▶ ASSIGNMENT: Can you copy out the stretch of the blog page that opens with "When it comes" and closes with "Sun. More here.", swapping "best-selling" for "much-discussed"?
PASSAGE TO READ below:
Wednesday, October 03, 2007

Best Book Review I Have Read Today





In the same interview, Ms. Klein also tellingly remarked, "I believe people believe their own bulls---. Ideology can be a great enabler for greed."


When it comes to the best-selling "Shock Doctrine," that is perhaps the bottom line on what Klein herself has been up to.


That's from a book review on Naomi Klein's Shock Doctrine by my former teacher Tyler Cowen in the New York Sun. More here.

A New Phase of Financial Globalization?


No, yes? Read it for yourself here.

Tuesday, October 02, 2007

"Econometrics is in deep Trouble"

This line pretty much summaries McCloskey and Ziliak's position on the current usage of signifinant tests in econometrics:

"If McCloskey and Ziliak are right—that merely “statistical,” Fisherian significance is scientifically meaningless in almost all the cases in which it is presently used, and that economists don’t recognize this truth of logic, or act on it—then econometrics is in deep trouble."

The paper is part of a (an on-going?) debate between McCloskey/Ziliak and Kevin Hoover/Siegler.

I like this bit of the paper best (on the response of the academic elites to the McCloskey/Ziliak thesis) :

One eminent econometrican told us with a smirk that he agreed with us, of course, and never used mechanical t-testing in his own work (on this he spoke the truth). But he remained unwilling to teach the McCloskey-Ziliak point to his students in a leading graduate program because “they are too stupid to understand it.”

Another and more amiable but also eminent applied econometrican at a leading graduate program, who long edited a major journal, told us that he “tended to agree” with the point. “But,” he continued, “young people need careers,” and so the misapplication of Fisher should go on and on and on.
End of PASSAGE TO READ.
DATA EXTRACT below:
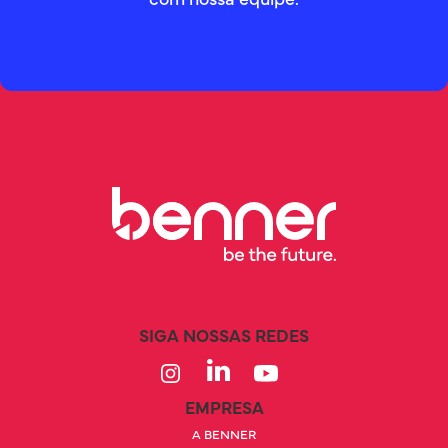
SIGA NOSSAS REDES
EMPRESA
A BENNER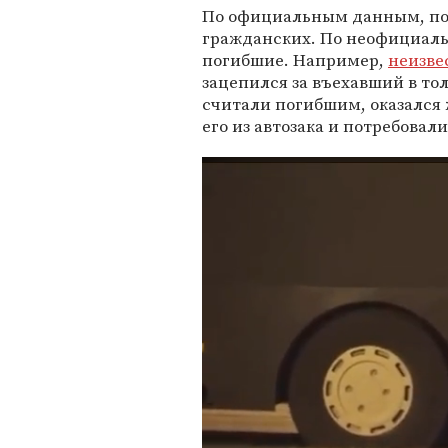
По официальным данным, пос
гражданских. По неофициаль
погибшие. Например,
неизве
зацепился за въехавший в тол
считали погибшим, оказался 
его из автозака и потребовал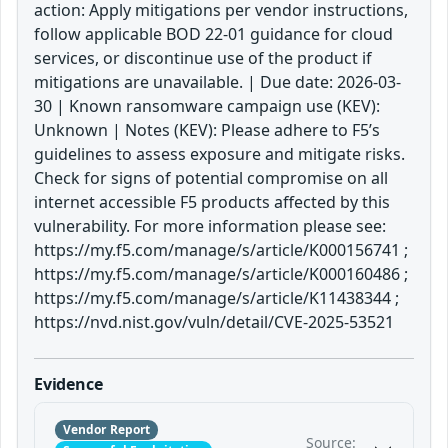
action: Apply mitigations per vendor instructions,
follow applicable BOD 22-01 guidance for cloud
services, or discontinue use of the product if
mitigations are unavailable. | Due date: 2026-03-
30 | Known ransomware campaign use (KEV):
Unknown | Notes (KEV): Please adhere to F5’s
guidelines to assess exposure and mitigate risks.
Check for signs of potential compromise on all
internet accessible F5 products affected by this
vulnerability. For more information please see:
https://my.f5.com/manage/s/article/K000156741 ;
https://my.f5.com/manage/s/article/K000160486 ;
https://my.f5.com/manage/s/article/K11438344 ;
https://nvd.nist.gov/vuln/detail/CVE-2025-53521
Evidence
Vendor Report
Source:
End of DATA EXTRACT.
▶ TASK OUTPUT:
When it comes to the much-discussed "Shock Doctrine," that is perhaps the bottom line on what Klein herself has been up to.


That's from a book review on Naomi Klein's Shock Doctrine by my former teacher Tyler Cowen in the New York Sun. More here.